Exercise details -> Once you find the line with "MEHR INFOS ZUM STELLENANGEBOT" in the entries below, print it and each line after it up to and including the line with "của MAN sẽ nhanh", exactly, without pictures.

Exercise materials ->
****
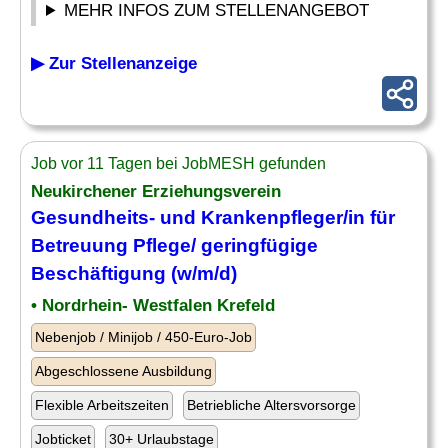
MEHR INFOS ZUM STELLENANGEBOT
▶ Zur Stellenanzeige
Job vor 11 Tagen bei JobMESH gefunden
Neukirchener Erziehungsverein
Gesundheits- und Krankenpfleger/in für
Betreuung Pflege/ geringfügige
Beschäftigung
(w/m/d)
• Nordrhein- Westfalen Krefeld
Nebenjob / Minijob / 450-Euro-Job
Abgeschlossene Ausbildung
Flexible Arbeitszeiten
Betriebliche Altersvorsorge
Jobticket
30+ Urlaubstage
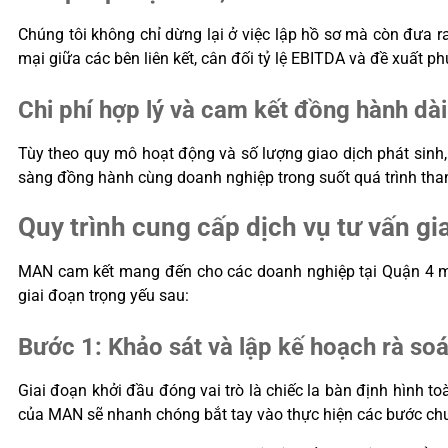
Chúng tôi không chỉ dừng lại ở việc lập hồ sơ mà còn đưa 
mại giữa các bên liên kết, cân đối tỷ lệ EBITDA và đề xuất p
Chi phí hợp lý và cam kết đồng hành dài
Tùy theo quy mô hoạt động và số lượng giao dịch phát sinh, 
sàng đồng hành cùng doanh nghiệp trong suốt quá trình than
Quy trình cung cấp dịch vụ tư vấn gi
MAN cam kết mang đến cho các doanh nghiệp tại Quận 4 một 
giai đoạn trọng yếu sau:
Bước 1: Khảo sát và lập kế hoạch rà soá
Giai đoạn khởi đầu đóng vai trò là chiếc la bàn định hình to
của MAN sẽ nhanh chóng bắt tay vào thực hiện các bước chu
****
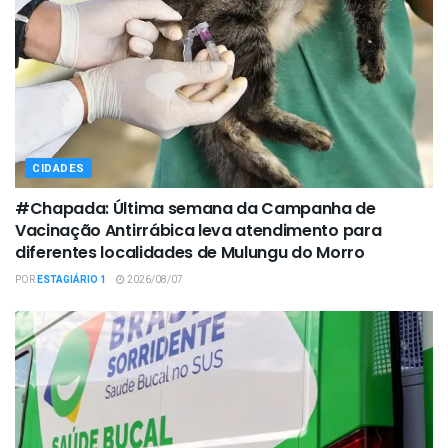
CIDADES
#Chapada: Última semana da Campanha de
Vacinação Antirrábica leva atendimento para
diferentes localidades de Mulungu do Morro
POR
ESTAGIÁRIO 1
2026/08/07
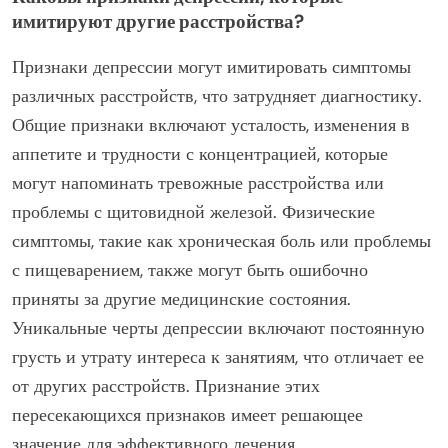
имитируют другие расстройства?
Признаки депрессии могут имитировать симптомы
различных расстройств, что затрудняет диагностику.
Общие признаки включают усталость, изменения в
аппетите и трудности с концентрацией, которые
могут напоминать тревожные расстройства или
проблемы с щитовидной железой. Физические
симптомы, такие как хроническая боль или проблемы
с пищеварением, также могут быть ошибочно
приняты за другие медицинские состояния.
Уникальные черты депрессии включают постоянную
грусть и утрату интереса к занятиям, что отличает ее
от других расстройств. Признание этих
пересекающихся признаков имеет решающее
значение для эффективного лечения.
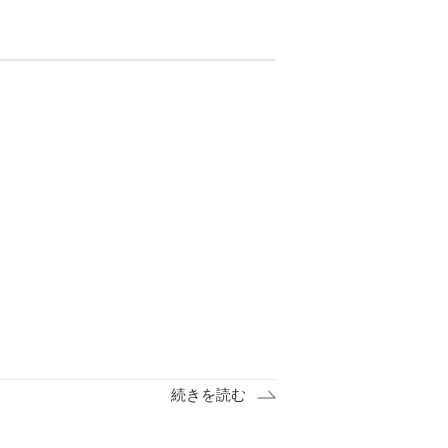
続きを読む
****
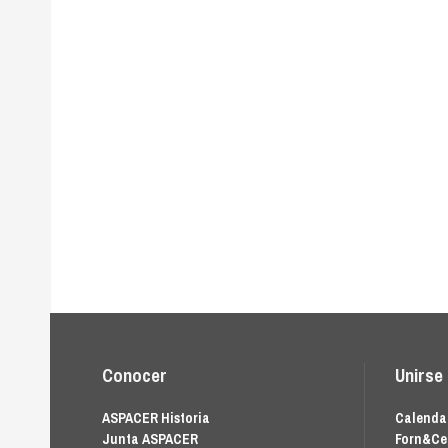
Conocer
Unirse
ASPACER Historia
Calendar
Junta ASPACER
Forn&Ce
****
Solution to the exercise ->
MEHR INFOS ZUM STELLENANGEBOT
▶ Zur Stellenanzeige
Job vor 11 Tagen bei JobMESH gefunden
Neukirchener Erziehungsverein
Gesundheits- und Krankenpfleger/in für
Betreuung Pflege/ geringfügige
Beschäftigung
(w/m/d)
• Nordrhein- Westfalen Krefeld
Nebenjob / Minijob / 450-Euro-Job
Abgeschlossene Ausbildung
Flexible Arbeitszeiten
Betriebliche Altersvorsorge
Jobticket
30+ Urlaubstage
Chúng tôi không chỉ dừng lại ở việc lập hồ sơ mà còn đưa 
mại giữa các bên liên kết, cân đối tỷ lệ EBITDA và đề xuất p
Chi phí hợp lý và cam kết đồng hành dài
Tùy theo quy mô hoạt động và số lượng giao dịch phát sinh, 
sàng đồng hành cùng doanh nghiệp trong suốt quá trình than
Quy trình cung cấp dịch vụ tư vấn gi
MAN cam kết mang đến cho các doanh nghiệp tại Quận 4 một 
giai đoạn trọng yếu sau:
Bước 1: Khảo sát và lập kế hoạch rà soá
Giai đoạn khởi đầu đóng vai trò là chiếc la bàn định hình to
của MAN sẽ nhanh chóng bắt tay vào thực hiện các bước chu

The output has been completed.